私小説『田舎の素麺』(一)

会社の盆休みに長崎に帰省し、朝から玄界灘の海を見ていたら、波間でボラが数度跳ねた。台風が上陸してきたのか黒雲が水平線の彼方からみるみる現れ、西の方角から突如として偏西風が吹いてきてた。スコールのような激しい通り雨が降ってきたので、一目散に後ろの防砂林に逃げ込んだ。

潮風の試練によって曲がりくねった黒松が植えられた防砂林を抜け、300メートルほど目抜き通りを行った駅前にある実家の海産物スーパー「上浦」には、店頭の生簀にフグが数匹泳いでいた。鰺、アゴ、ボラ、タコ、イカなど種々の海産物の干物が早朝から立ち並び、秋に網元の家に嫁ぐ予定の上の妹のしじみが忙しく店を手伝っていた。

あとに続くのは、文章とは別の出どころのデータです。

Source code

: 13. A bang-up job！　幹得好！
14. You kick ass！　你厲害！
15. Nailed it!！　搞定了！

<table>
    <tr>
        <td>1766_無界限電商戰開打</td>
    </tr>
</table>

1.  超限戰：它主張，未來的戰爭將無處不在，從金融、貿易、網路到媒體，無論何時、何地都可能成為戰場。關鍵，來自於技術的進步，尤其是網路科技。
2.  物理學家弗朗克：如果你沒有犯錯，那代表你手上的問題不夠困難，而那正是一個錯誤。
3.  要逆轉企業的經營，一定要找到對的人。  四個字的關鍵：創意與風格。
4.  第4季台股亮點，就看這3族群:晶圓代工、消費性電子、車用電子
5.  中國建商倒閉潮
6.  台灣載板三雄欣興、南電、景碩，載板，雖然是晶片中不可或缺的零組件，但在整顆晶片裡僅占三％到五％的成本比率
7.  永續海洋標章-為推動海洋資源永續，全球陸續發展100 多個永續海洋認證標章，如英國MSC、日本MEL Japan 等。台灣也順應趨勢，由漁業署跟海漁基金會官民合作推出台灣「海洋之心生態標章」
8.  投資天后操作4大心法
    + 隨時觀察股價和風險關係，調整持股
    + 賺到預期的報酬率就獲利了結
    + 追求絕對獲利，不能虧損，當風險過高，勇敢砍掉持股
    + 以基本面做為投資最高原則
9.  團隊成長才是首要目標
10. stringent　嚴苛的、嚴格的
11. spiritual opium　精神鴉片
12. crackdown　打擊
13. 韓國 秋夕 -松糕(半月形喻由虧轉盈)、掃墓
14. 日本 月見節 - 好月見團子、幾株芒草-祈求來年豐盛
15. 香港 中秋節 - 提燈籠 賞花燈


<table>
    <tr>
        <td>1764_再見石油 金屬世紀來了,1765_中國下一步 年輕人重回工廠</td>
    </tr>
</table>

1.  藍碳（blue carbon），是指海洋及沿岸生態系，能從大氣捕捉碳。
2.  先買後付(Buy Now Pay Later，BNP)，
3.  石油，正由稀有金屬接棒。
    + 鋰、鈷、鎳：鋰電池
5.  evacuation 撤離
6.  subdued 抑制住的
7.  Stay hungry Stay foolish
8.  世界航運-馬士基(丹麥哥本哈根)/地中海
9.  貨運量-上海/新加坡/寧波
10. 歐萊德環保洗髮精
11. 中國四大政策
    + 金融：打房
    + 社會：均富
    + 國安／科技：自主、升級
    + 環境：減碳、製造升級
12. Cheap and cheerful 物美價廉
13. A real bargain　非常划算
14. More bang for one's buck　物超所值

「おばあにもらった」。腰が既に少し曲がった白髪の母とともに、都会の喧騒から逃れて田舎の猟師町で生気を回復した息子が、口の周りを真っ赤に濡らしながら、左手にタコの干物を握りしめ、右手に食べかけの西瓜をもって店の奥から出てきた。生簀の鮑の世話をしているしじみの大きな尻に頭突きをしながら無邪気に笑っている。

少年の頃に既に見慣れた十二畳の居間に入ると、亡き父の遺影と先祖代々の位牌の前には、送り午やら迎え盆の支度がすでに堂々としつらえてある。私が東京駅で求めた高級洋菓子や江戸老舗の羊羹、さらには田舎ではまだ珍しいノンアルコールビールも堆く積んであるのだが、それ自体が田舎の空気の中で浮いており、自分自身が都会に逃げ出した異邦人のように感じた。叔父や叔母など親戚筋一同が寄り合いにやって来ていて、アゴで出汁をとった冷汁で少し黒っぽい田舎風の素麺を食べるのだが、毎年のこの恒例行事の時間に何か自分が失ったものが取り戻されているような気がしているのだ。